Even now, she wouldn’t have wanted to trade. If someone was going to focus on the puzzle that was Abe, it had to be Jen. (She’d feel like a caged tiger, otherwise, probably call home fifty times a day and bark at Paul that he was doing it wrong.)

But it did feel sometimes—and this wasn’t Paul’s fault—imbalanced. They’d started out on such equal footing, after their first date. Both of their careers had been theirs alone to manage.

Paul was very taken with you, Jen’s friend Candace had told her after one of her crowded house parties.

“Me?” Jen said.

To be singled out like this was a new experience for her. There had been partygoers spilling out of Candace’s house to the backyard, and Jen hadn’t been able to remember which one was Paul.

“You know,” Candace answered, bringing her hand to about three feet above the ground, “short, slight, really prominent eyebrows, looks kind of like a Muppet—but in a good way. I’m giving him your number.”

It didn’t sound promising.

When Paul called, he had a nice warm tenor and they made a date to meet at a restaurant in Chinatown.

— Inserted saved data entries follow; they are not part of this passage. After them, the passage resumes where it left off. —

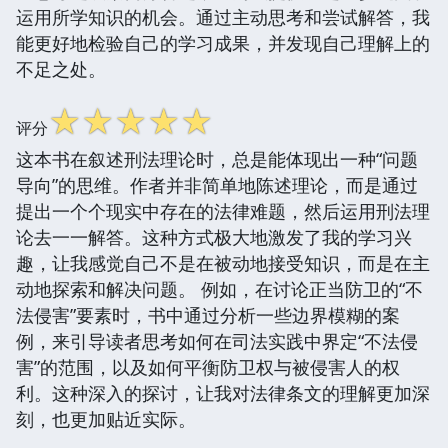
运用所学知识的机会。通过主动思考和尝试解答，我
能更好地检验自己的学习成果，并发现自己理解上的
不足之处。
☆
☆
☆
☆
☆
评分
这本书在叙述刑法理论时，总是能体现出一种“问题
导向”的思维。作者并非简单地陈述理论，而是通过
提出一个个现实中存在的法律难题，然后运用刑法理
论去一一解答。这种方式极大地激发了我的学习兴
趣，让我感觉自己不是在被动地接受知识，而是在主
动地探索和解决问题。 例如，在讨论正当防卫的“不
法侵害”要素时，书中通过分析一些边界模糊的案
例，来引导读者思考如何在司法实践中界定“不法侵
害”的范围，以及如何平衡防卫权与被侵害人的权
利。这种深入的探讨，让我对法律条文的理解更加深
刻，也更加贴近实际。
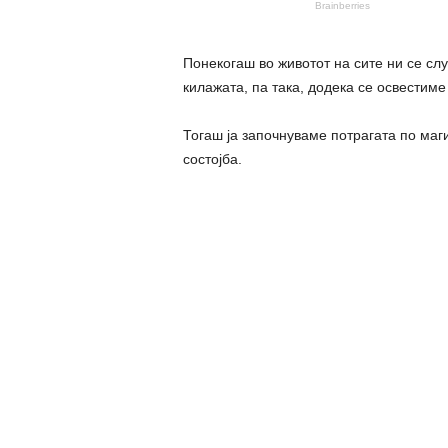
Понекогаш во животот на сите ни се сл
килажата, па така, додека се освестиме
Тогаш ја започнуваме потрагата по маг
состојба.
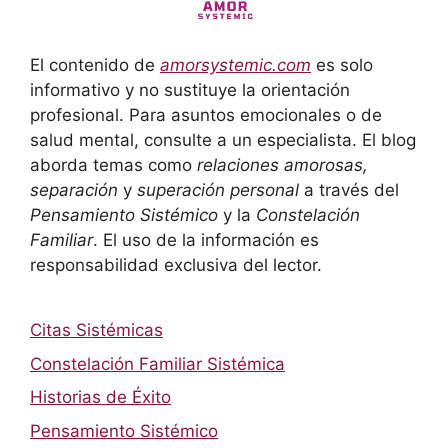
El contenido de
amorsystemic.com
es solo
informativo y no sustituye la orientación
profesional. Para asuntos emocionales o de
salud mental, consulte a un especialista. El blog
aborda temas como
relaciones amorosas,
separación
y
superación personal
a través del
Pensamiento Sistémico
y la
Constelación
Familiar
. El uso de la información es
responsabilidad exclusiva del lector.
Citas Sistémicas
Constelación Familiar Sistémica
Historias de Éxito
Pensamiento Sistémico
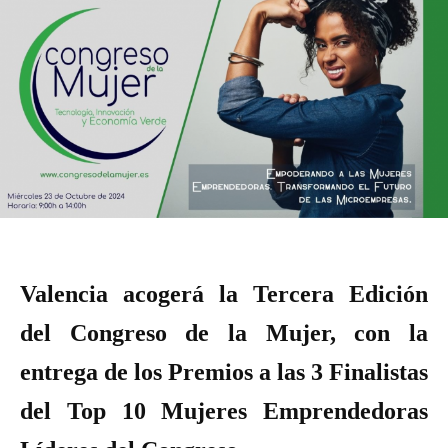
Valencia acogerá la Tercera Edición
del Congreso de la Mujer, con la
entrega de los Premios a las 3 Finalistas
del Top 10 Mujeres Emprendedoras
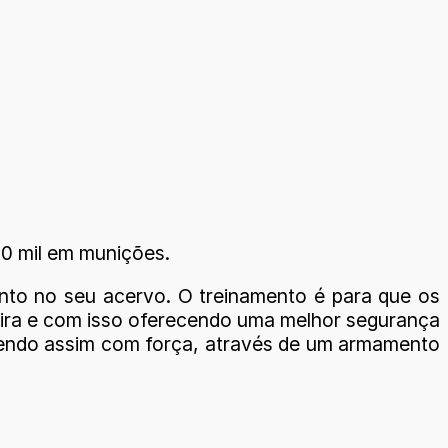
0 mil em munições.
ento no seu acervo. O treinamento é para que os
leira e com isso oferecendo uma melhor segurança
batendo assim com força, através de um armamento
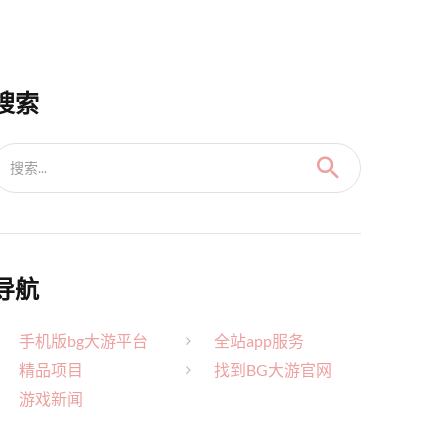
搜索
搜索...
导航
手机版bg大游平台
全站app服务
精品项目
找到BG大游官网
游戏新闻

Jen hadn’t expected much, but when she saw him there, in front of the king crab tank, she smiled. (Which was really saying something: those poor crabs, trapped in that murky crowded water, legs pressed helplessly against the glass, always made her temporarily resolve to become a vegetarian.) Paul was short and slight, with the promised eyebrows—two thick caterpillars slanted downward, which gave him a stern, intense air.

Candace hadn’t mentioned Paul Pagano’s neatly bearded, even-featured face. Or those giant hazel eyes underneath the brows: the kindest eyes Jen had ever seen.

It was funny now to think that Candace, who later disavowed the Muppet comment—but come on, how could Jen have made that up?—was a social media friend who seemingly spent twelve hours a day filming and posting videos of her daughter’s dance team, and Paul had become everything that mattered.

Jen often wondered if she was the butt of some higher power’s practical joke. The part of life that she had expected to be difficult—finding a life partner—had landed in her lap, while the part she might have assumed easy—sending your school-aged child off to school—required Herculean effort.